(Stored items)
========================================

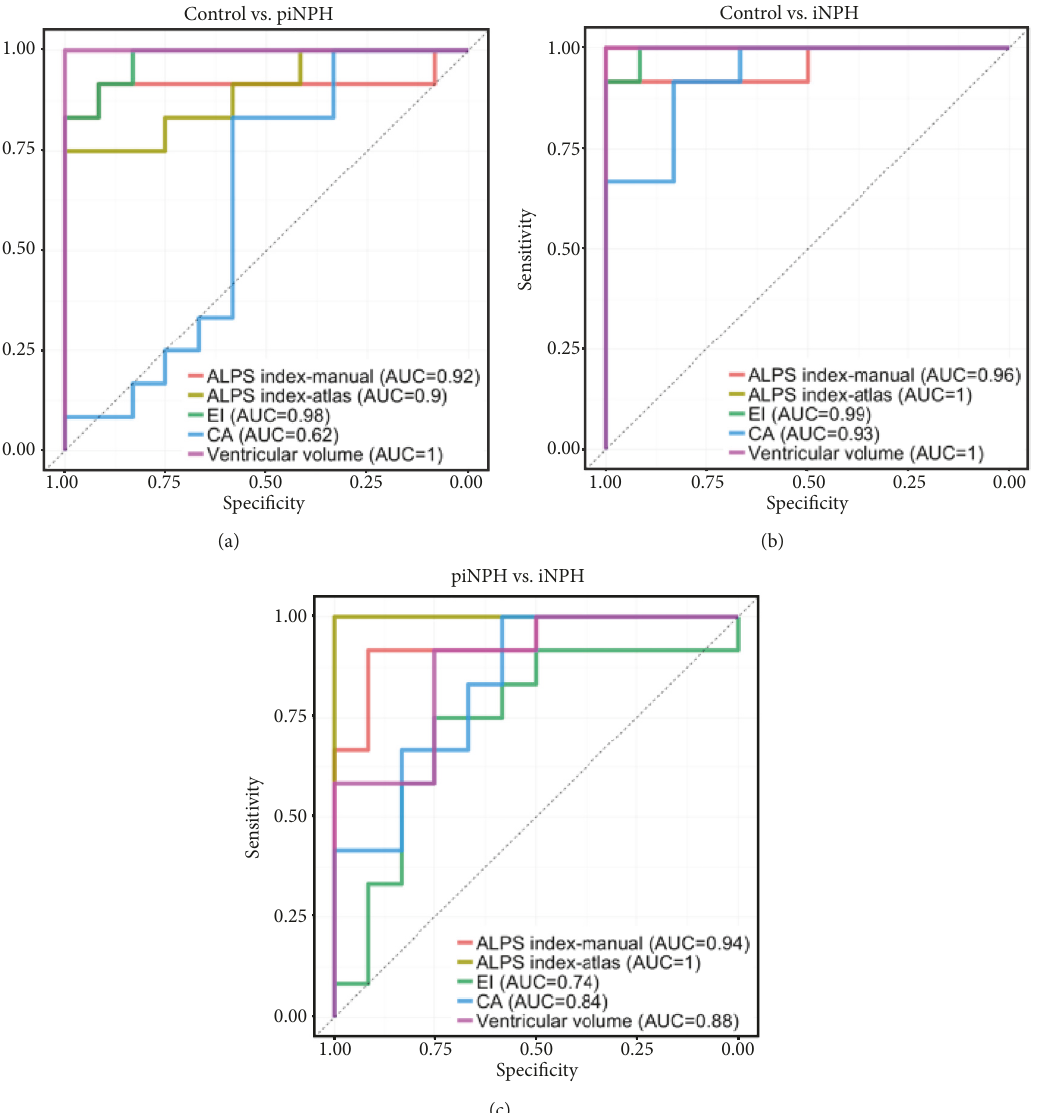
Figure 5: ROC curve analysis between the control vs. piNPH (a), the control vs. iNPH (b), and the piNPH vs. iNPH (c). ALPS index with the manual and the atlas-based methods, EI, CA and supratentorial ventricular volume were assessed.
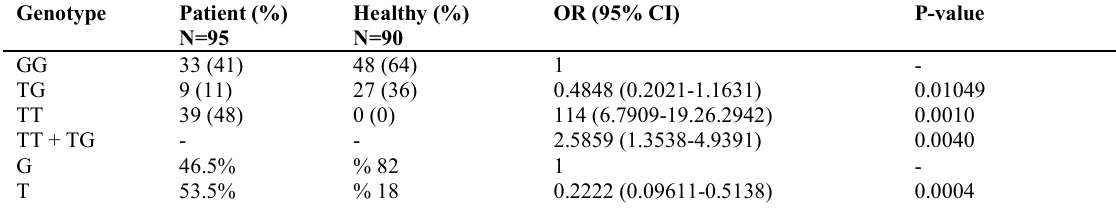
Table 2. Genotypic and allelic frequency of rs13181 gene ERCC2 Genotype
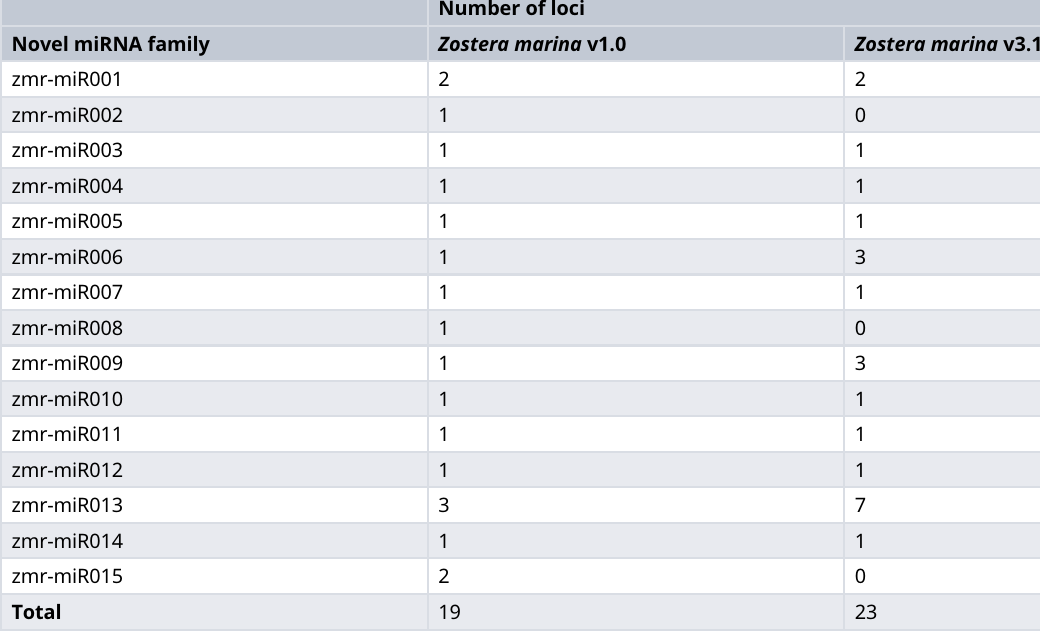
Table 4. Novel miRNA candidates in Zostera marina (v1.0 and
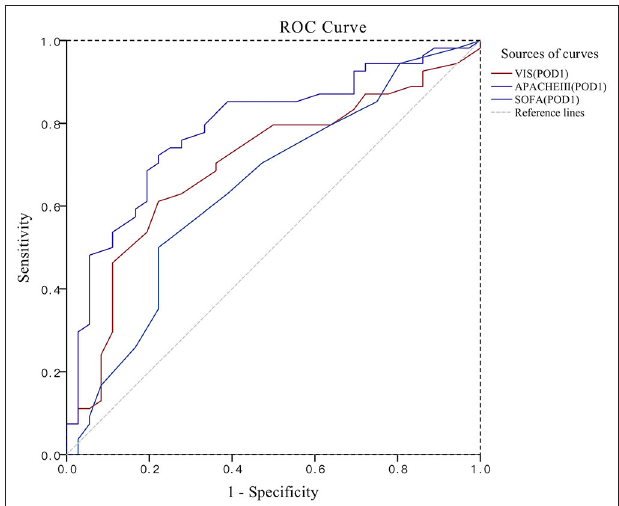
FIGURE 1 | ROC plot for the comparison of three scores. POD1, the first postoperative day; APACHEIII, acute physiology and health score; SOFA, sequential organ failure assessment; VIS, vasoactive-inotropic score.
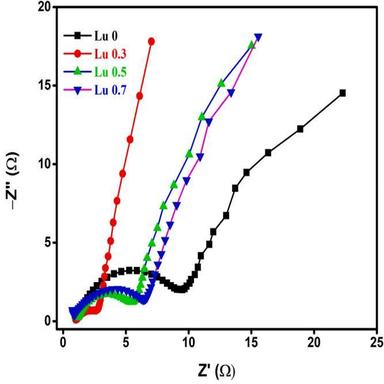
F.R.A. impedance analysis of Lu 0, 0.3, 0.5, 0.7.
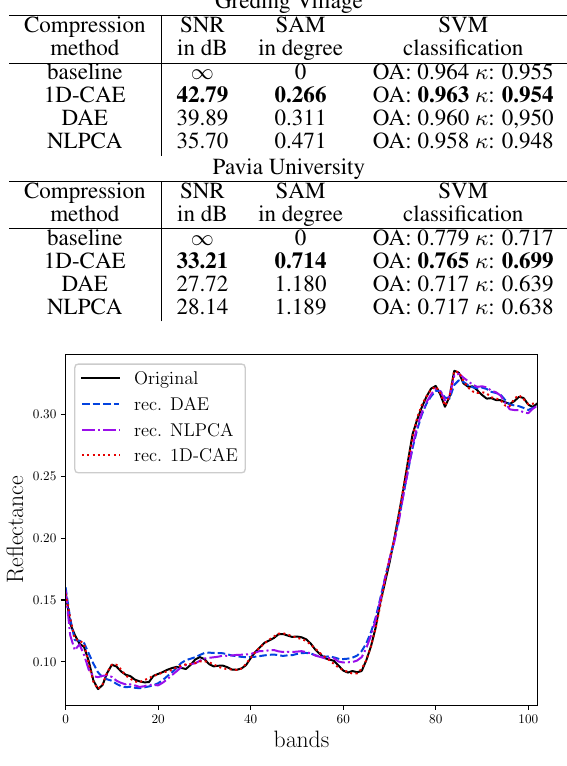
Figure 2. Comparison of the original spectrum of vegetation with the reconstructions of the 1D-CAE, DAE and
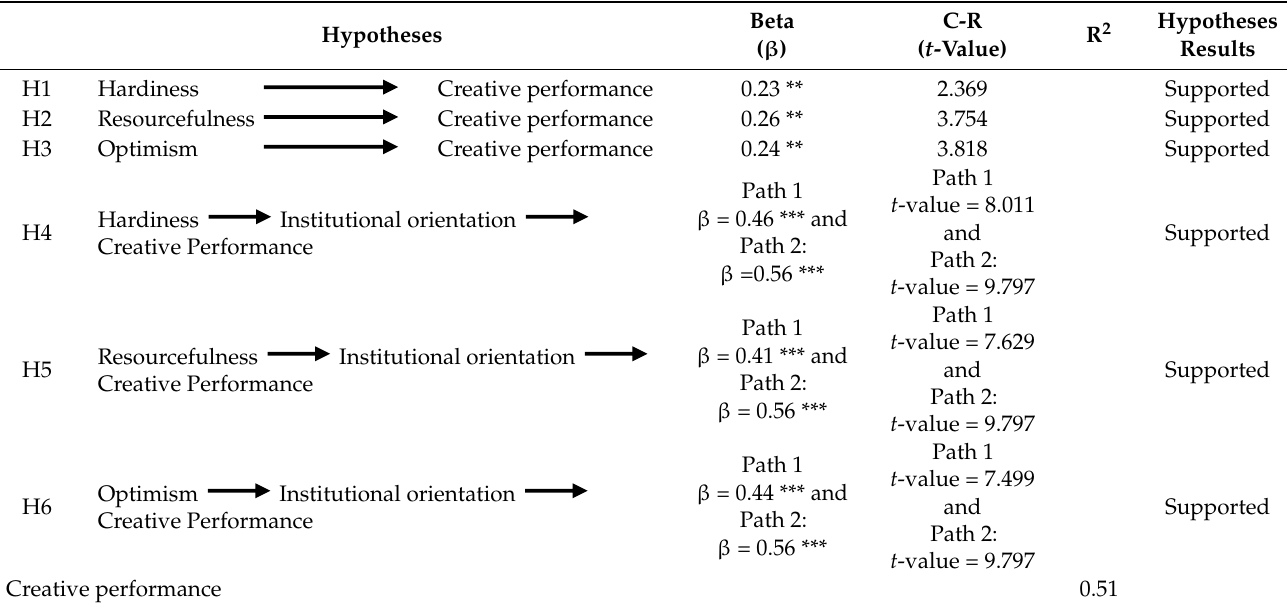
Table 5. The results of the structural model.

========================================

_Aim of the exercise_
Your answer must be an exact copy of the records above, with no pictures included.

_Exercise output_
Figure 5: ROC curve analysis between the control vs. piNPH (a), the control vs. iNPH (b), and the piNPH vs. iNPH (c). ALPS index with the manual and the atlas-based methods, EI, CA and supratentorial ventricular volume were assessed.
Table 2. Genotypic and allelic frequency of rs13181 gene ERCC2 Genotype
Table 4. Novel miRNA candidates in Zostera marina (v1.0 and
FIGURE 1 | ROC plot for the comparison of three scores. POD1, the first postoperative day; APACHEIII, acute physiology and health score; SOFA, sequential organ failure assessment; VIS, vasoactive-inotropic score.
F.R.A. impedance analysis of Lu 0, 0.3, 0.5, 0.7.
Figure 2. Comparison of the original spectrum of vegetation with the reconstructions of the 1D-CAE, DAE and
Table 5. The results of the structural model.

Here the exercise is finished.